Good Reference On Wage-Led Growth

An excellent discussion on wage-led economic growth is a paper by Marc Lavoie and Engelbert Stockhammer titled Wage-led Growth: Concept, Theories And Policies which appears in the recently released book Wage-Led Growth: An Equitable Strategy For Economic Recovery (Palgrave Macmillan book page)

Wage-Led GrowthFrom the article:

… The advocacy of a wage-led economic strategy has a long history. It has been articulated in reformist visions within the labour movement and was discussed under the heading of ‘underconsumption’ in 19th century economics. Famous underconsumptionists in the history of economic thought include Malthus, Sismondi and Hobson.1

Underconsumptionist ideas got a boost from their endorsement by Keynes, when he proposed his theory of effective demand, arguing that excessive saving rates, relative to deficient investment rates, were at the core of depressed economies. Underconsumption theories can also be related to the problems of the realization of profit, as discussed by Marx and subsequently by various Marxist authors such as Baran and Sweezy (1966), while other authors, closely related to Kalecki (1971), such as Steindl (1952) and Bhaduri (1986), have brought together the theory of effective demand and the problem of the realization of profit. On this basis, the benefits of a wage-led growth strategy has been resurrected and formalized by several Kaleckian or post-Keynesian authors, starting with Rowthorn (1981), Taylor (1983) and Dutt (1987). Taylor (1988) showed early on that when emerging countries had enough capacity to adjust, a wage-led growth strategy made sense. More recently, the policy-oriented concept of a wage-led growth strategy was prominently used by UNCTAD (2010, 2011).

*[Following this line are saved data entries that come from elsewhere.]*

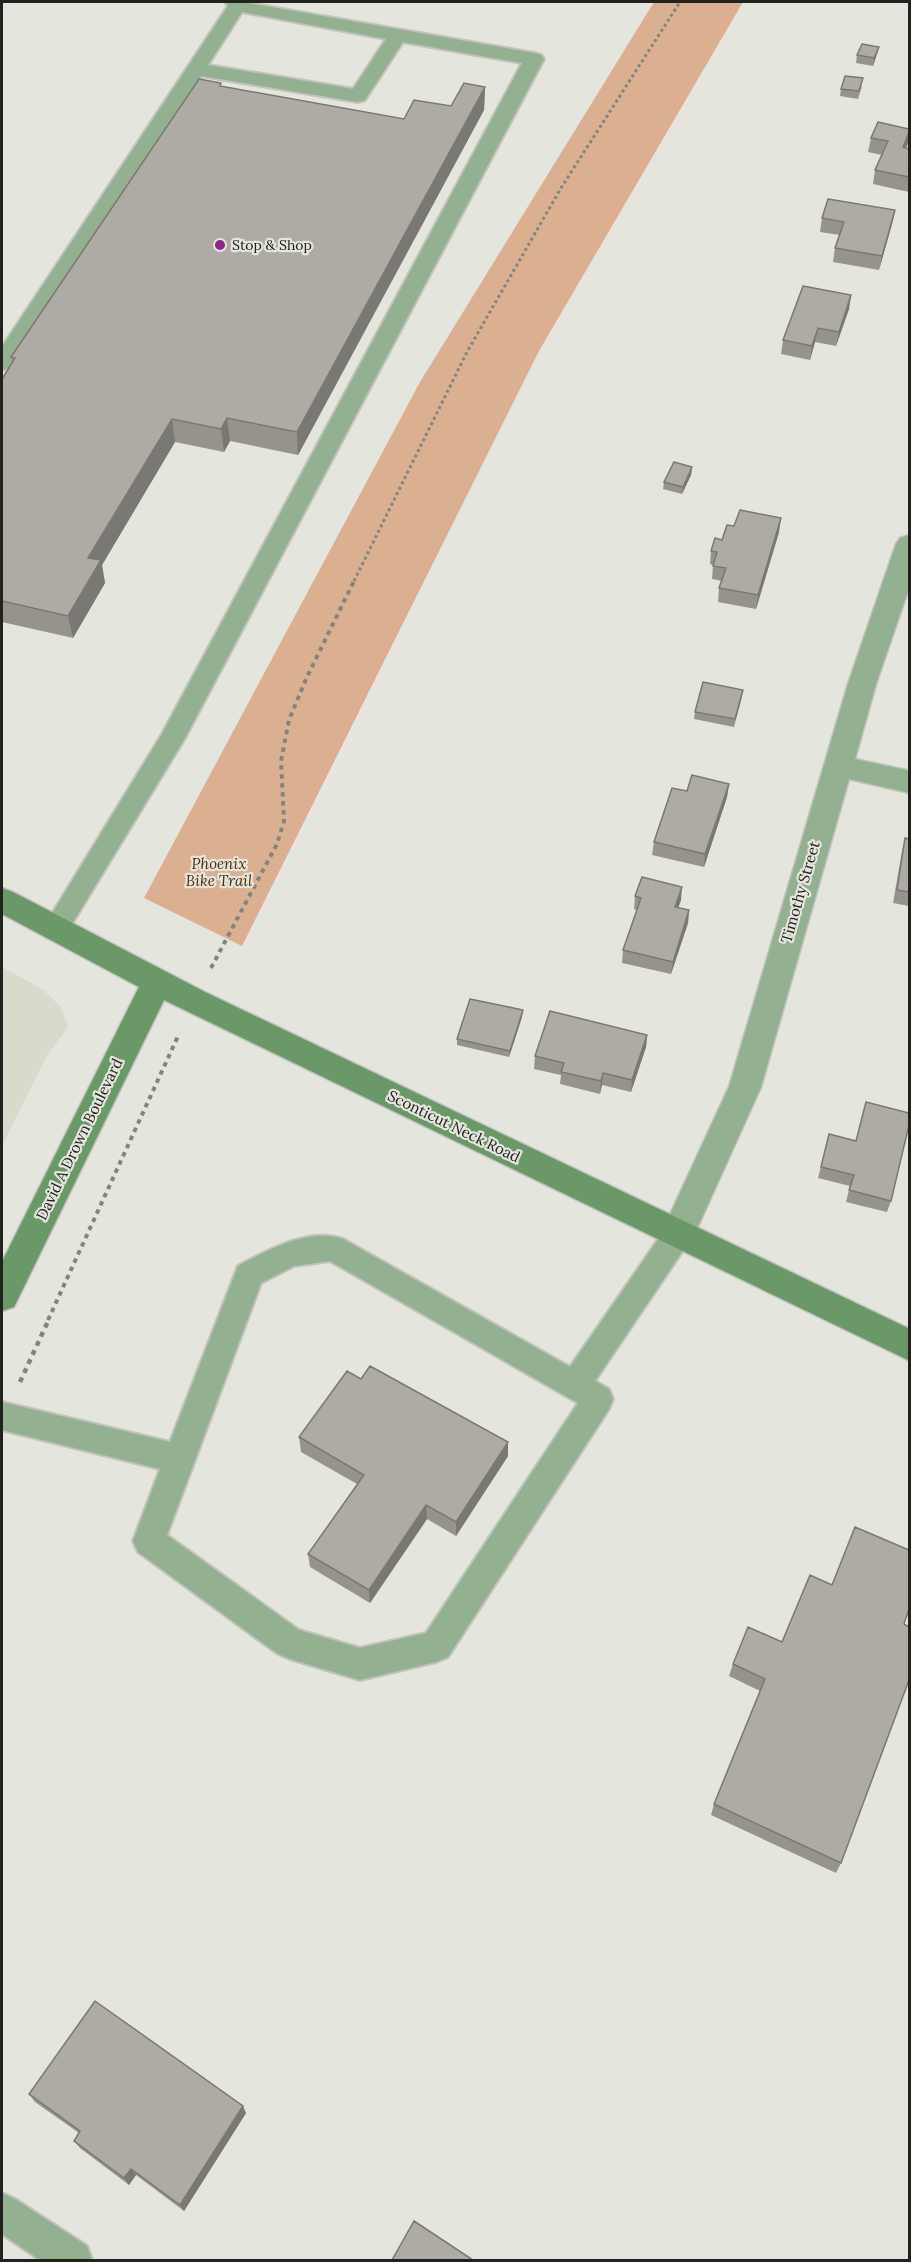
<svg xmlns="http://www.w3.org/2000/svg" width="911" height="2262" font-family="Lora,serif">
<style>
.built{fill:#d8dbcc}
.green{fill:#dbb091}
.lines{fill:none;stroke-linecap:round;stroke-linejoin:round}
.lane-casing{stroke:#c1c2bb;stroke-width:4}
.street-casing{stroke:#c1c2bb;stroke-width:3}
.secondary-casing{stroke:#c1c2bb;stroke-width:3}
.path-far2{stroke:#83847e;stroke-width:3;stroke-dasharray:3 3;stroke-linecap:butt}
.path-far1{stroke:#83847e;stroke-width:4;stroke-dasharray:4.5 4.5;stroke-linecap:butt}
.path{stroke:#83847e;stroke-width:4.5;stroke-dasharray:5 5;stroke-linecap:butt}
.lane{fill:#93b191;fill-rule:evenodd}
.street{fill:#93b191;fill-rule:evenodd}
.secondary{fill:#6a9869;fill-rule:evenodd}
.wall{fill:#96938d}
.shaded-wall{fill:#7a7873}
.building{fill:#aeaba4;stroke:#7a7873;stroke-width:1.5}
.poi-dot{fill:#922688;stroke:#e4e5dd;stroke-width:2}
.labels{text-anchor:middle;dominant-baseline:central;stroke-width:4.5;stroke-linejoin:round;paint-order:stroke}
.far-poi-label{font-size:14px;fill:#21211e;stroke:#e4e5dd;text-anchor:start}
.park-label{font-size:15px;font-style:italic;fill:#532b04;stroke:#e4e5dd}
.street-label{font-size:15px;fill:#21211e;stroke:#e4e5dd}
</style>
<rect width="100%" height="100%" fill="#e4e5dd"/>
<!-- built -->
<path class="built" d="M 2,967 L 42,989 L 61,1007 L 68,1027 L 48,1054 L 2,1146 Z"/>
<!-- green -->
<path class="green" d="M 654,2 L 743,2 L 539,351 L 242,946 L 144,898 L 420,382 Z"/>
<g class="lines">
<!-- lane casing -->
<g class="lane-casing">
<path id="lane" d="M 225,2 L 243,2 L 534,53 L 541,55 L 544,59 L 185,738 L 64,937 L 55,940 L 46,937 L 42,930 L 162,734 L 522,63 L 403,42 L 365,100 L 358,102 L 201,76 L 10,368 L 2,370 L 2,347 L 228,6 ZM 242,12 L 386,39 L 353,89 L 208,65 Z
M 678,1221 L 688,1225 L 693,1234 L 688,1243 L 595,1381 L 609,1389 L 613,1399 L 609,1409 L 448,1657 L 436,1662 L 360,1680 L 290,1659 L 278,1654 L 138,1552 L 133,1541 L 160,1469 L 2,1430 L 2,1402 L 170,1442 L 238,1266 C 268,1250 309,1227 343,1239 L 570,1367 L 668,1225 ZM 330,1261 L 578,1403 L 426,1633 L 360,1648 L 299,1630 L 167,1535 L 261,1283 L 294,1266 Z
M 2,2193 L 15,2199 L 87,2246 L 92,2260 L 40,2260 L 2,2234 Z"/>
</g>
<!-- street casing -->
<g class="street-casing">
<path id="street" d="M 910,535 L 910,585 L 876,684 L 855,759 L 910,771 L 910,793 L 849,779 L 761,1087 L 690,1244 L 678,1249 L 666,1244 L 661,1234 L 729,1087 L 848,684 L 896,544 L 900,538 Z"/>
</g>
<!-- secondary casing -->
<g class="secondary-casing">
<path id="secondary" d="M 2,888 L 13,892 L 205,992 L 910,1329 L 910,1361 L 164,1000 L 14,1307 L 2,1311 L 2,1262 L 139,987 L 2,914 Z"/>
</g>
<!-- path-far2 -->
<path class="path-far2" d="M 354,581 L 467,352 L 561,188 L 680,2"/>
<!-- path-far1 -->
<path class="path-far1" d="M 211,968 L 277,844 L 284,821 L 281,761 L 289,720 L 306,679 L 355,579
M 48,1320 L 179,1034"/>
<!-- path -->
<path class="path" d="M 20,1382 L 49,1319"/>
<!-- lane -->
<use href="#lane" class="lane"/>
<!-- street -->
<use href="#street" class="street"/>
<!-- secondary -->
<use href="#secondary" class="secondary"/>
</g>
<!-- wall -->
<path class="wall" d="M 879,47 L 877,54 L 873,66 L 856,63 L 857,55 Z
M 221,83 L 221,86 L 404,119 L 451,106 L 485,87 L 484,110 L 298,455 L 230,441 L 224,452 L 175,442 L 102,565 L 105,583 L 73,638 L 2,622 L 2,379 L 12,363 L 11,357 Z
M 862,86 L 858,99 L 840,96 L 841,89 Z
M 871,138 L 908,143 L 906,148 L 909,149 L 909,192 L 873,184 L 875,170 L 882,155 L 868,152 Z
M 895,210 L 892,224 L 879,270 L 833,262 L 835,248 L 840,235 L 820,232 L 822,218 Z
M 851,295 L 849,309 L 836,346 L 815,342 L 810,360 L 781,354 L 783,340 Z
M 692,467 L 691,475 L 682,494 L 663,489 L 664,482 Z
M 779,532 L 756,609 L 718,602 L 719,588 L 722,581 L 712,579 L 713,565 L 710,564 L 711,551 L 722,540 Z
M 742,697 L 734,727 L 694,719 L 695,712 Z
M 729,784 L 727,797 L 704,867 L 652,855 L 654,842 L 687,791 Z
M 905,838 L 909,839 L 909,906 L 893,903 L 902,851 Z
M 635,896 L 681,900 L 678,908 L 689,910 L 688,923 L 671,974 L 622,963 L 623,950 L 637,910 L 634,909 Z
M 522,1017 L 509,1057 L 457,1045 L 457,1039 Z
M 647,1035 L 646,1047 L 631,1092 L 602,1085 L 600,1094 L 560,1084 L 561,1075 L 534,1069 L 535,1056 Z
M 829,1134 L 891,1201 L 887,1212 L 846,1202 L 850,1186 L 818,1178 Z
M 361,1379 L 508,1442 L 508,1456 L 456,1536 L 427,1519 L 370,1603 L 310,1567 L 308,1554 L 357,1484 L 301,1452 L 299,1437 Z
M 904,1624 L 841,1863 L 836,1873 L 711,1815 L 714,1804 L 760,1691 L 729,1676 L 733,1664 L 782,1642 Z
M 29,2094 L 246,2113 L 184,2211 L 136,2175 L 129,2185 L 80,2148 L 74,2141 L 79,2133 L 35,2102 Z"/>
<!-- shaded-wall -->
<path class="shaded-wall" d="M 879,47 L 877,54 L 873,66 L 874,58 Z
M 485,87 L 484,110 L 298,455 L 297,432 Z
M 909,132 L 908,143 L 901,161 L 903,147 Z
M 895,210 L 892,224 L 879,270 L 882,256 Z
M 851,295 L 849,309 L 836,346 L 839,332 Z
M 818,328 L 815,342 L 810,360 L 812,346 Z
M 227,418 L 230,441 L 224,452 L 221,429 Z
M 172,419 L 175,442 L 102,565 L 105,583 L 73,638 L 68,616 L 88,558 Z
M 692,467 L 691,475 L 682,494 L 683,487 Z
M 781,518 L 779,532 L 756,609 L 758,595 Z
M 729,784 L 727,797 L 704,867 L 705,854 Z
M 682,887 L 681,900 L 674,920 L 675,907 Z
M 689,910 L 688,923 L 671,974 L 673,962 Z
M 523,1010 L 522,1017 L 509,1057 L 510,1051 Z
M 647,1035 L 646,1047 L 631,1092 L 632,1080 Z
M 603,1073 L 602,1085 L 600,1094 L 601,1081 Z
M 508,1442 L 508,1456 L 456,1536 L 456,1522 Z
M 426,1505 L 427,1519 L 370,1603 L 369,1590 Z
M 243,2106 L 246,2113 L 184,2211 L 180,2205 Z
M 131,2169 L 136,2175 L 129,2185 L 124,2178 Z"/>
<!-- building -->
<path class="building" d="M 862,44 L 879,47 L 874,58 L 857,55 Z
M 845,76 L 863,78 L 859,91 L 841,89 Z
M 199,79 L 221,83 L 220,86 L 404,119 L 414,100 L 451,106 L 464,83 L 485,87 L 297,432 L 227,418 L 221,429 L 172,419 L 88,558 L 101,560 L 68,616 L 2,601 L 2,379 L 15,358 L 11,357 Z
M 878,122 L 909,129 L 909,132 L 903,147 L 909,149 L 909,177 L 875,170 L 888,141 L 871,138 Z
M 828,199 L 895,210 L 882,256 L 835,248 L 844,222 L 822,218 Z
M 803,286 L 851,295 L 839,332 L 818,328 L 812,346 L 783,340 Z
M 674,462 L 692,467 L 683,487 L 664,482 Z
M 740,510 L 781,518 L 758,595 L 719,588 L 726,568 L 713,566 L 717,552 L 711,551 L 715,538 L 722,540 L 727,525 L 734,526 Z
M 703,682 L 743,690 L 735,719 L 695,712 Z
M 692,775 L 729,784 L 705,854 L 654,842 L 672,788 L 687,791 Z
M 905,838 L 909,839 L 909,892 L 897,890 Z
M 642,877 L 682,887 L 675,907 L 689,910 L 673,962 L 623,950 L 641,898 L 635,896 Z
M 470,999 L 523,1010 L 510,1051 L 457,1039 Z
M 550,1011 L 647,1035 L 632,1080 L 603,1073 L 601,1081 L 561,1072 L 564,1063 L 535,1056 Z
M 866,1102 L 909,1113 L 909,1125 L 891,1201 L 849,1190 L 854,1175 L 821,1167 L 829,1134 L 856,1141 Z
M 370,1366 L 508,1442 L 456,1522 L 426,1505 L 369,1590 L 308,1554 L 364,1475 L 299,1437 L 347,1371 L 361,1379 Z
M 855,1527 L 909,1550 L 909,1609 L 904,1624 L 909,1627 L 909,1680 L 841,1863 L 714,1804 L 765,1679 L 733,1664 L 748,1627 L 782,1642 L 810,1575 L 832,1585 Z
M 95,2001 L 243,2106 L 180,2205 L 131,2169 L 124,2178 L 74,2141 L 80,2131 L 29,2094 Z
M 414,2221 L 473,2260 L 392,2260 Z"/>
<!-- markers -->
<circle class="poi-dot" cx="220" cy="245" r="6"/>
<g class="labels">
<!-- far-poi labels -->
<g class="far-poi-label">
<text x="232" y="245">Stop &amp; Shop</text>
</g>
<!-- park labels -->
<g class="park-label">
<text x="219" y="863">Phoenix<tspan x="219" dy="17">Bike Trail</tspan></text>
</g>
<!-- street labels -->
<g class="street-label">
<text transform="translate(800 892) rotate(-74)">Timothy Street</text>
<text transform="translate(454 1126) rotate(26)">Sconticut Neck Road</text>
<text transform="translate(79 1139) rotate(-64)">David A Drown Boulevard</text>
</g>
</g>
<!-- border -->
<rect width="911" height="2262" fill="none" stroke="#21211e" stroke-width="6"/>
</svg>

A standard objection to the consideration of the underconsumption thesis or the consideration of problems related to the lack of effective demand is that long-run growth – the trend rate of growth, also called the potential growth or the natural rate of growth – is ultimately determined by supply-side factors, such as the growth rate of the labour force and the growth rate of labour productivity. While adepts of the so-called ‘endogenous growth theory’ will recognize that investment in human capital or research and development may end up modifying the potential growth rate, they usually set aside the idea that actual growth rates could have an influence on potential growth rates. Yet, since the advent of the global financial crisis, government agencies and central banks in many industrialized countries have lowered their forecasts of long-run real growth, thus demonstrating clearly that weak aggregate demand does have an impact on potential growth. As Dray and Thirlwall (2011, p. 466) recall, ‘it makes little economic sense to think of growth as supply constrained if, within limits, demand can create its own supply’. This explains why we shall focus on the income distribution determinants of aggregate demand, paying less attention to the supply-side factors…

1See Bleaney (1976) for a historical account of underconsumptionist theories.